This is one of those very special Super Stock Dodge Coronets that has been carefully inspected and restored to its original configuration. According to the original fender tag, it was painted white at the Lynch Road factory. The serial number starting with “W0” was used only on the Super Stock cars; it is a badge of honor. Close inspection of this Dodge will find that mounting holes under the hood for the battery were never used, same for splash guards and sill plates. Amazingly, this car was never tubbed-out or altered and retains all of its factory body panels, glass, radiator, exhaust system, and even the muffler. Front and rear bumpers have been replaced and replated. Much of the interior is also original though the door panels have been replaced. The Hemi engine is date-code correct and was completely rebuilt by Wheeler Racing Engines of Minneapolis. The chrome valve covers have not been restored and present their original finish and decals, which show a bit of patina. Many original items remain such as the Prestolite ignition and original steel headers which have been restored. The original owner filled the muffler with lead for added traction, so during restoration, the muffler was cut open and the lead removed, sealed back up, and is still beneath the car today. Both the 727 TorqueFlite transmission and rear axle are original to this car.

This Super Stock Dodge was delivered to Kolesar’s Garage in Westfield, Pennsylvania on April 21, 1965. It was sold to George McAndrews of Wellsville, New York, for the sum of $1,000 plus a trade-in of his near-new 1965 Dodge Coronet daily driver. Because this car was not meant to be used on public roadways, it was never registered. As a result, the original Manufacturer’s Statement of Origin, or MSO, is included as will be the original bill of sale date April 16, 1965. In a handwritten letter from McAndrews to a subsequent owner in 1991, he stated, “No matter which drag strip we took it to, we always won.” McAndrews went on to claim it would run the quarter mile in the “low 10s” at around 134 mph. Another important piece of documentation with the car is its original IBM Build Card, which was professionally decoded.

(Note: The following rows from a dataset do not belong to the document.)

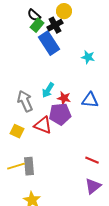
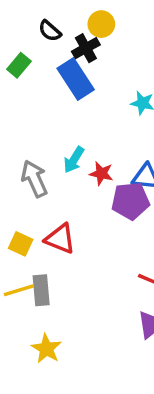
green rectangle: (37, 25) -> (19, 65), moved
purple pentagon: (60, 114) -> (131, 201), moved
red triangle: (43, 125) -> (60, 239), moved
yellow square: (17, 131) -> (21, 244), moved

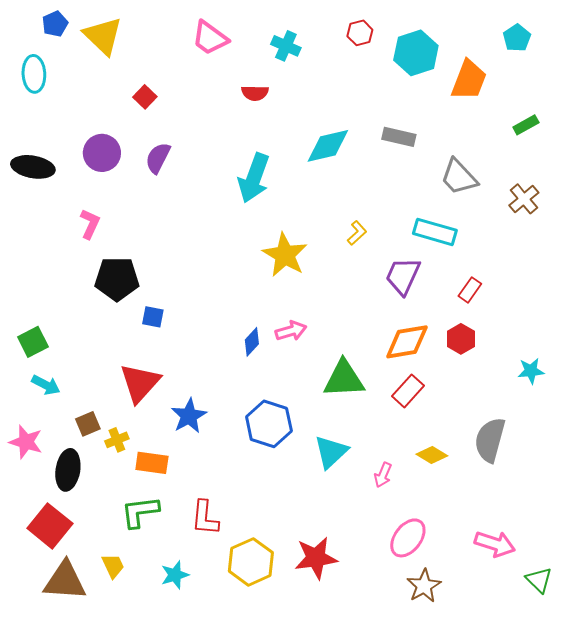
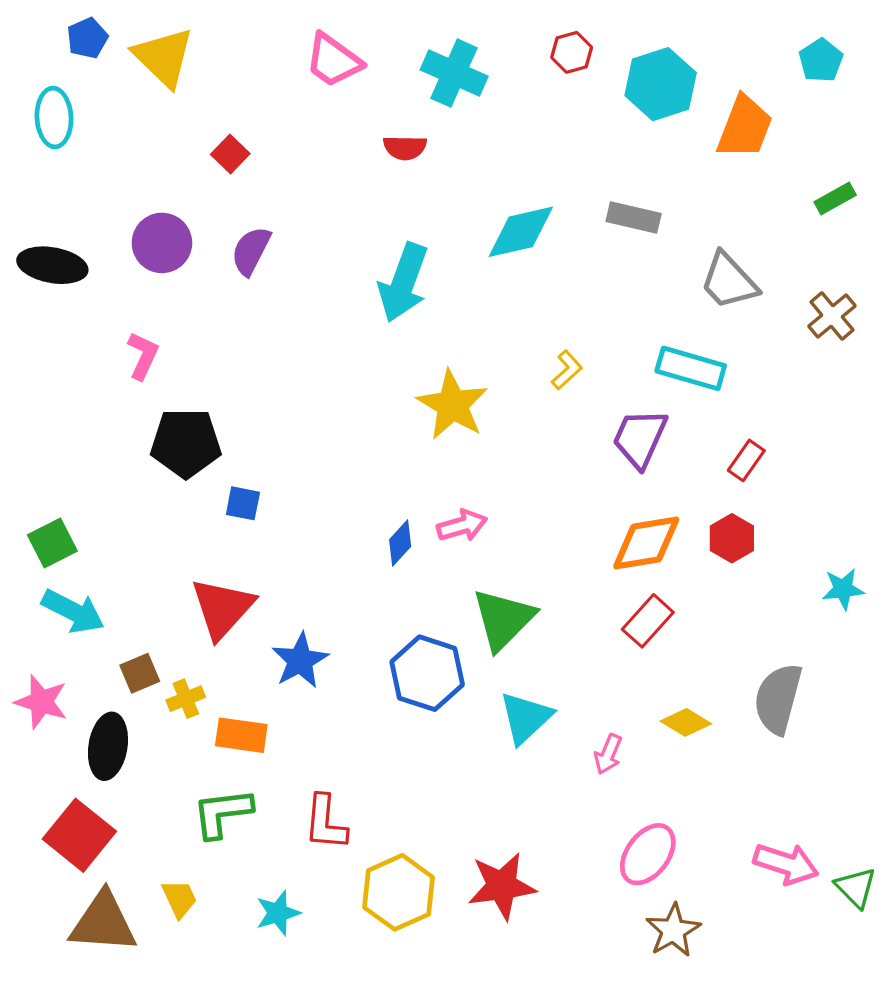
cyan cross: (286, 46) -> (454, 73), size x1.4
green triangle: (344, 379) -> (503, 619), moved, turned -42
cyan arrow: (46, 385) -> (73, 611), size x1.4
green triangle: (539, 580) -> (856, 888), moved

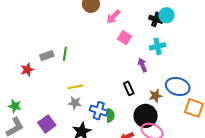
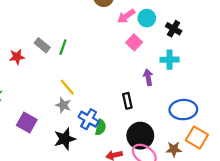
cyan circle: (166, 15) -> (147, 18), moved
gray rectangle: (47, 56) -> (42, 45), turned 48
blue ellipse: (178, 86) -> (183, 110), turned -30
yellow line: (75, 87) -> (67, 87), turned 49
brown star: (156, 96) -> (174, 149), moved
purple square: (47, 124) -> (27, 123), turned -36

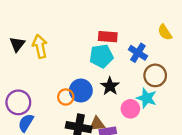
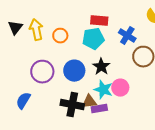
orange circle: (66, 97) -> (60, 36), moved
cyan star: (147, 98) -> (103, 90), moved
purple circle: (18, 102) -> (42, 72), moved

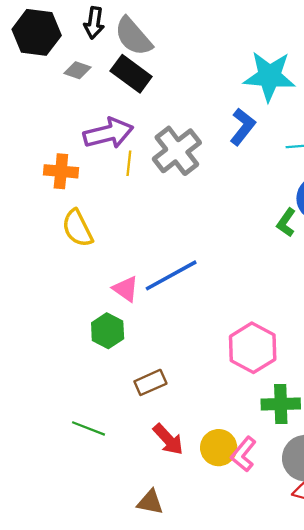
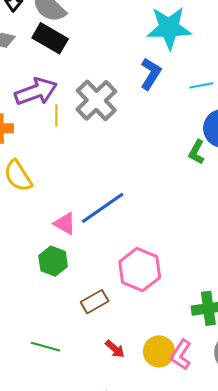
pink hexagon: (253, 348) -> (140, 269), moved
red arrow: (168, 439) -> (115, 349), size x0.7

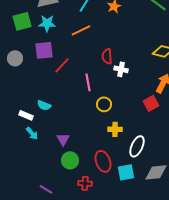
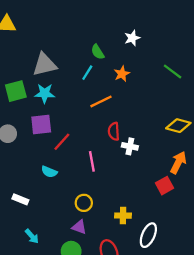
orange line: (81, 30) -> (101, 101), moved
yellow circle: (104, 104) -> (84, 203), moved
cyan semicircle: (44, 105) -> (49, 172), moved
cyan arrow: (32, 133) -> (32, 236), moved
purple triangle: (63, 139) -> (79, 227), moved, turned -40

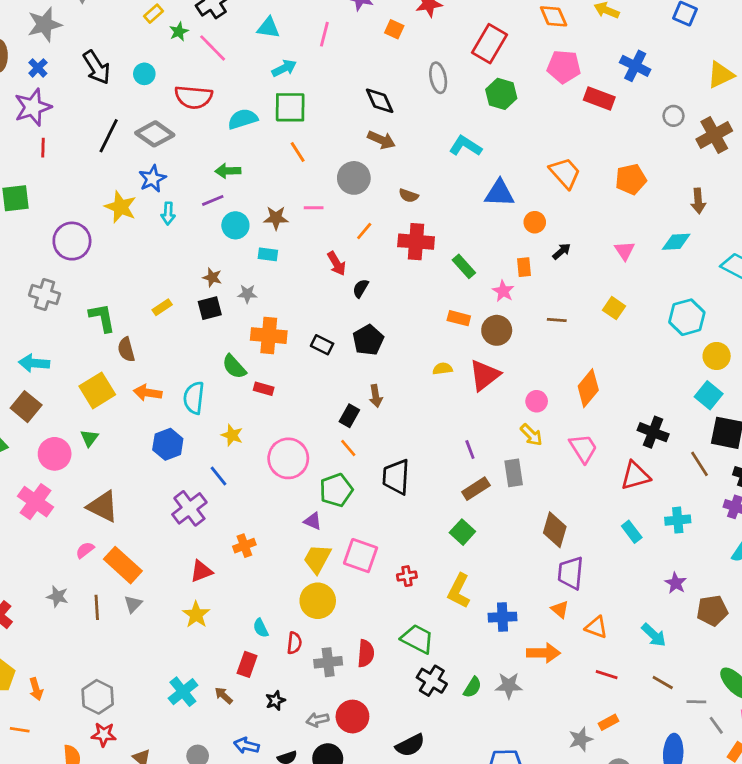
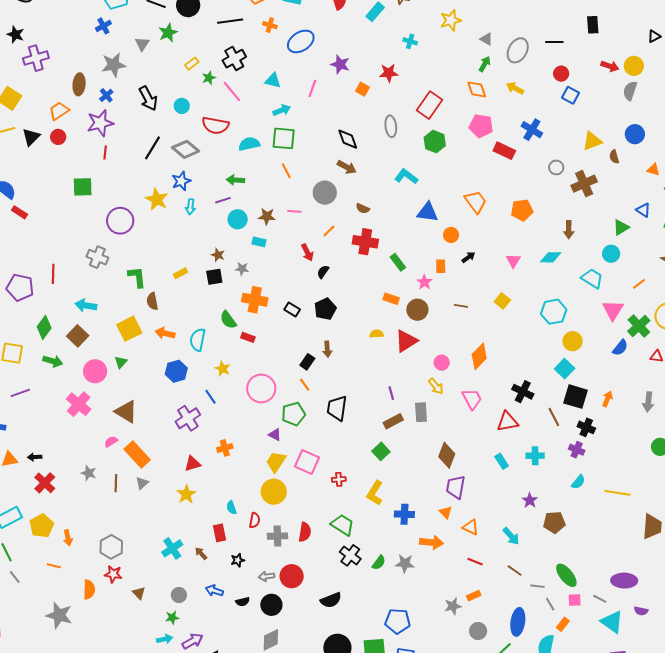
red rectangle: (247, 664) -> (220, 533), turned -36

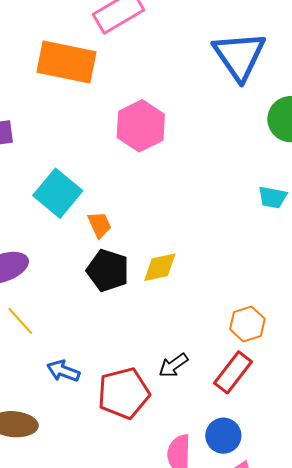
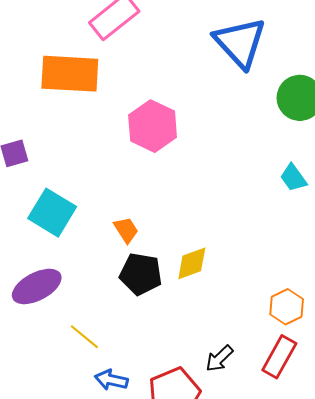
cyan square: (58, 193) -> (52, 213), moved
cyan trapezoid: (273, 197) -> (293, 178), turned 52
yellow line: (20, 321) -> (84, 337), moved

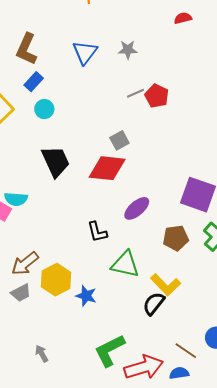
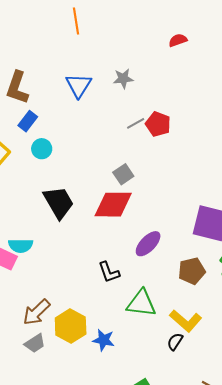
black semicircle: (154, 304) -> (175, 342), size x0.7

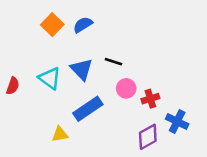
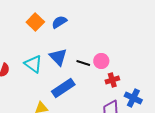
black line: (113, 62) -> (83, 63), moved
pink circle: (126, 88) -> (101, 61), moved

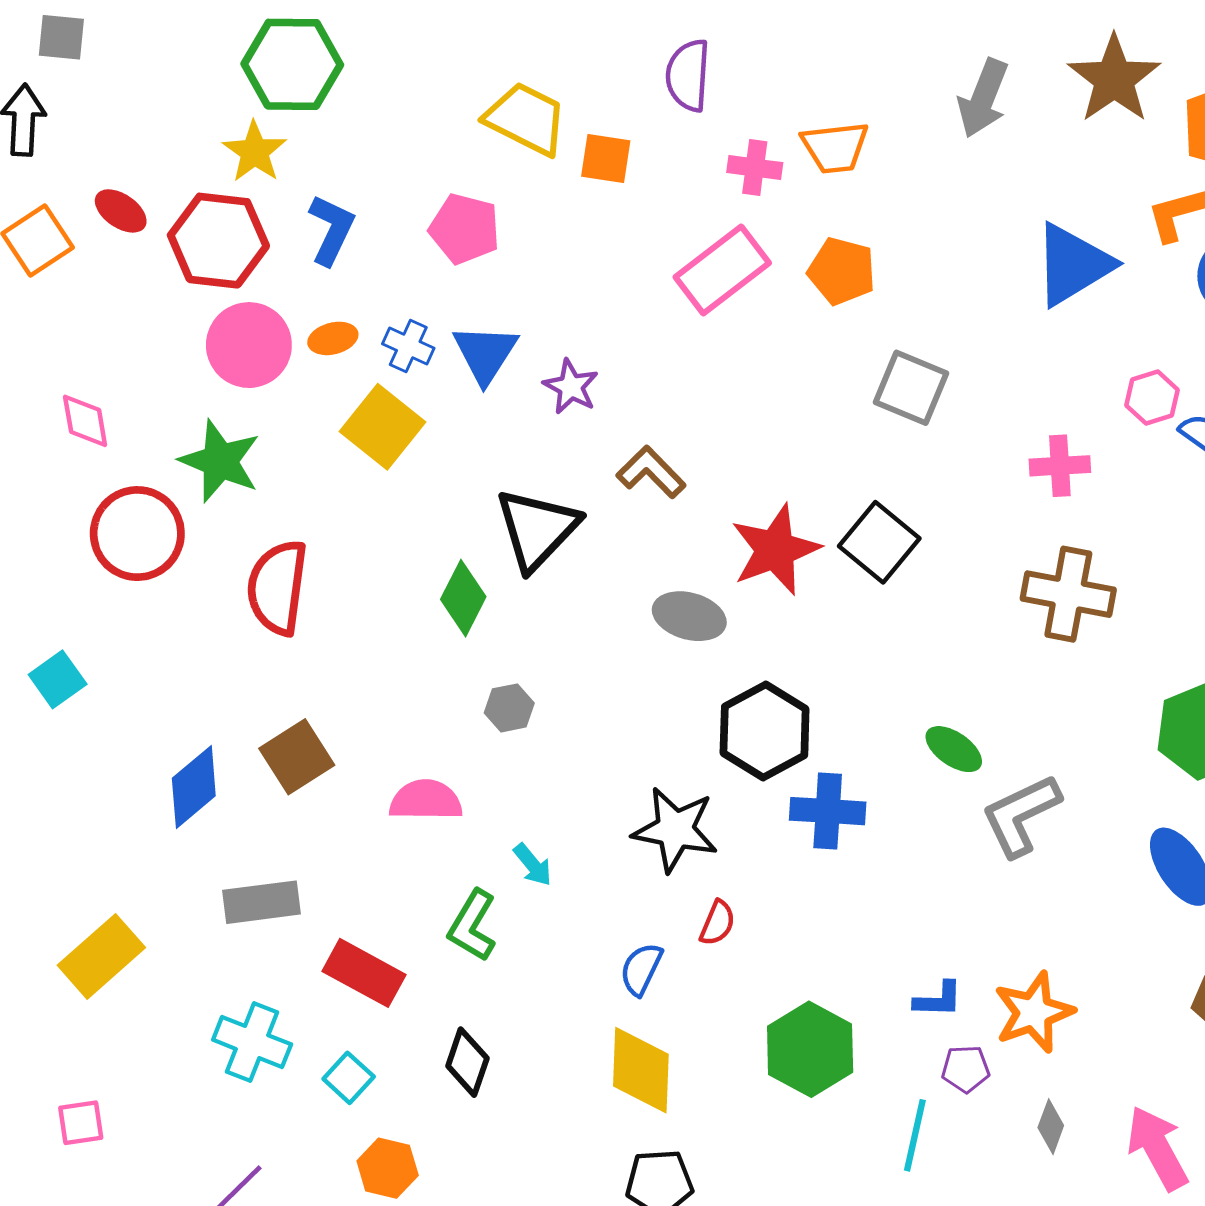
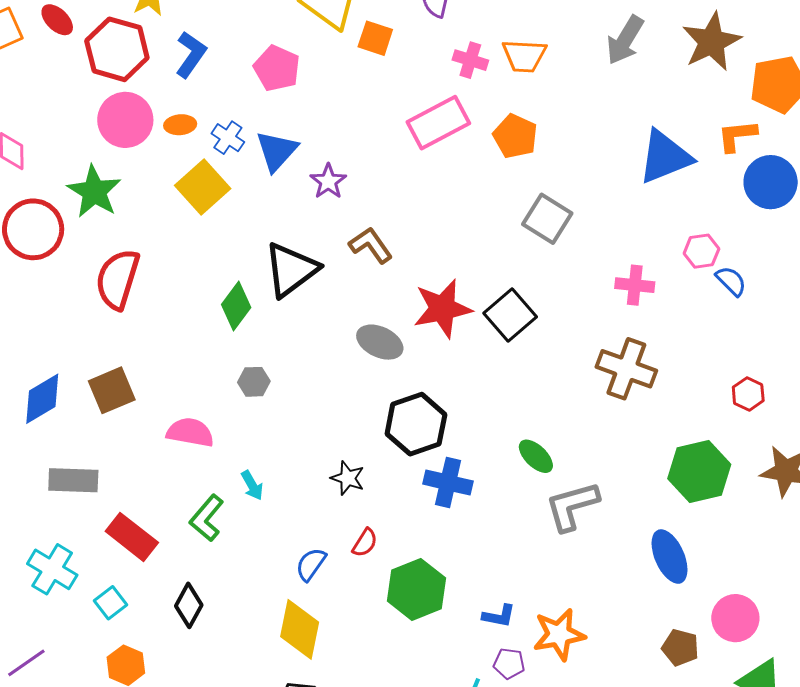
black star: (675, 830) -> (348, 478), size x0.6
green hexagon: (810, 1049) -> (416, 589), moved

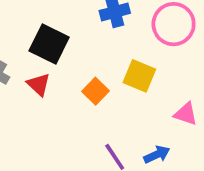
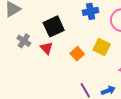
black square: (49, 44) -> (54, 26), turned 35

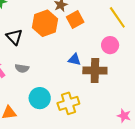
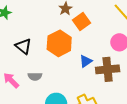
orange hexagon: (45, 23) -> (59, 43), moved
blue triangle: (74, 60) -> (86, 61), turned -40

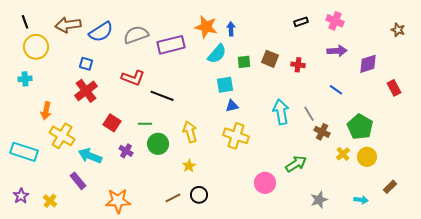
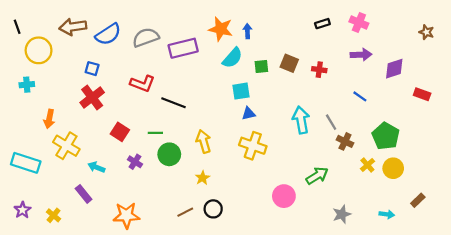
black line: (25, 22) -> (17, 27), moved
red rectangle: (394, 88) -> (422, 94), turned -42
cyan arrow: (90, 156) -> (96, 167), size x0.7

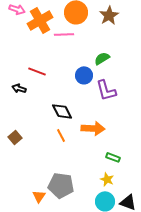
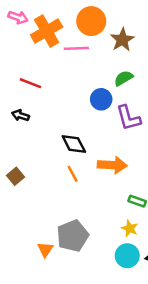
brown star: (109, 15) -> (122, 40), moved
red line: (37, 71) -> (30, 83), moved
gray pentagon: (61, 185) -> (73, 236), turned -30

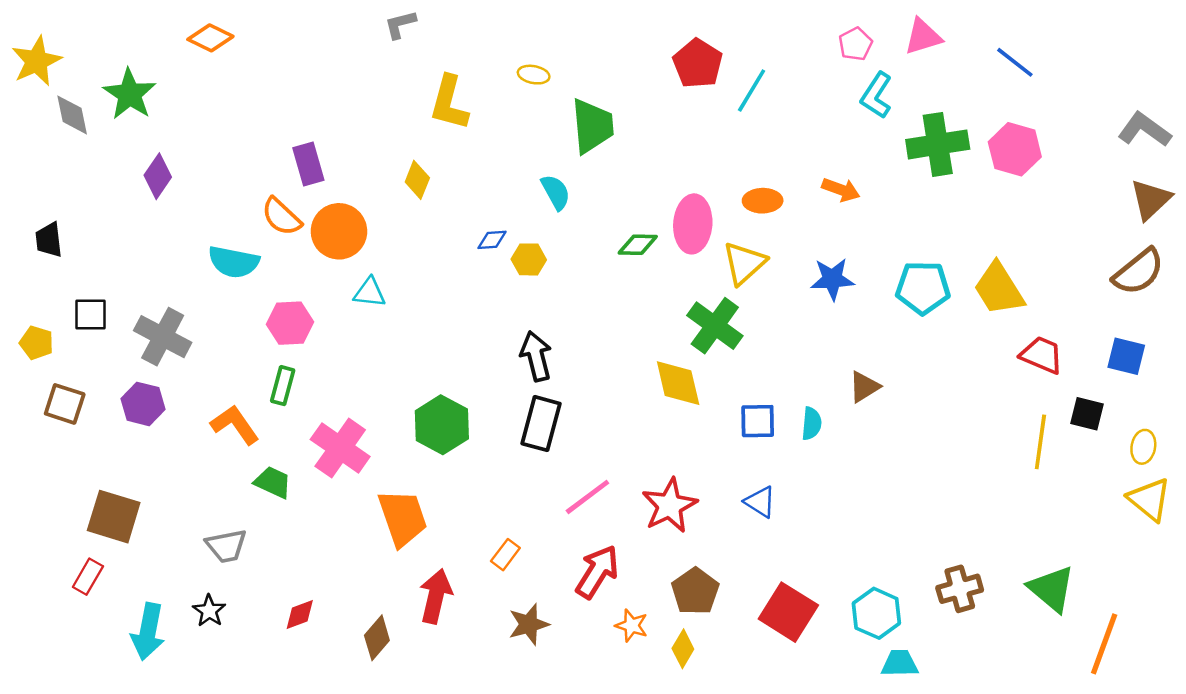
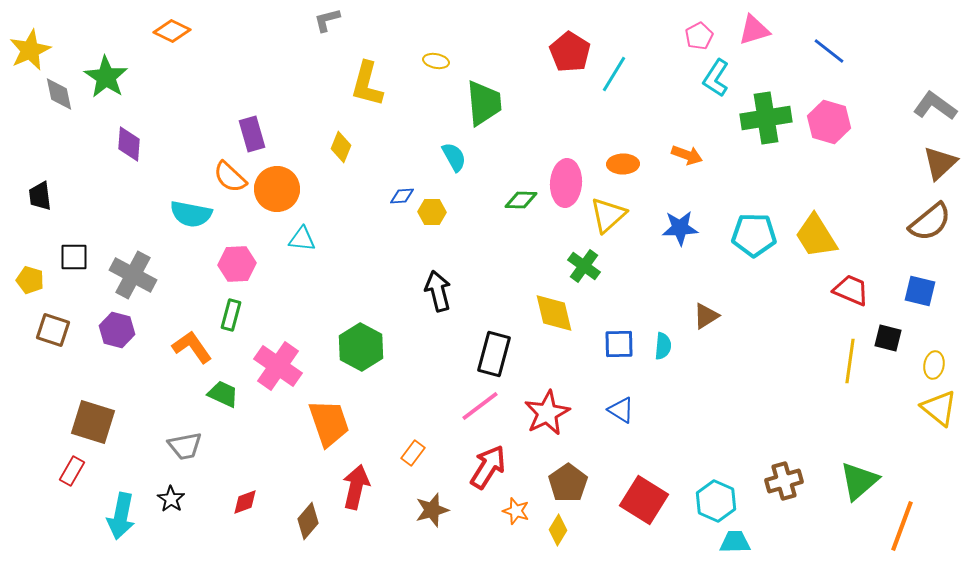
purple diamond: (158, 176) -> (129, 144), turned -30
green cross: (715, 326) -> (584, 266), size x0.7
black rectangle: (541, 424) -> (494, 354), moved
green triangle: (1052, 589) -> (859, 481), turned 39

This Coronet has been restored to its original condition; the only item we found that was probably added when new is a Stewart-Warner oil pressure gauge mounted in the dashboard to the right of the instrument cluster. The body was treated to a full rotisserie process which confirms that, despite its life as a competition vehicle, there were no signs of accidents. All body panels line up with the same care as when installed at the factory and the battery and full-size spare are mounted in the trunk. For those who would like to give the car the appearance of being race ready, the original velocity stacks and under-hood sheet metal are included in the trunk of the car. During ownership in the Thomas Haag Collection, this car was meticulously cared for. Of the 101 Dodge Coronet Super Stocks produced, only a handful have survived. It is believed that this example is the most factory-correct restoration and would be the centerpiece of any performance-oriented collection. Just for fun, imagine the thrill of being able to light those tires up just once.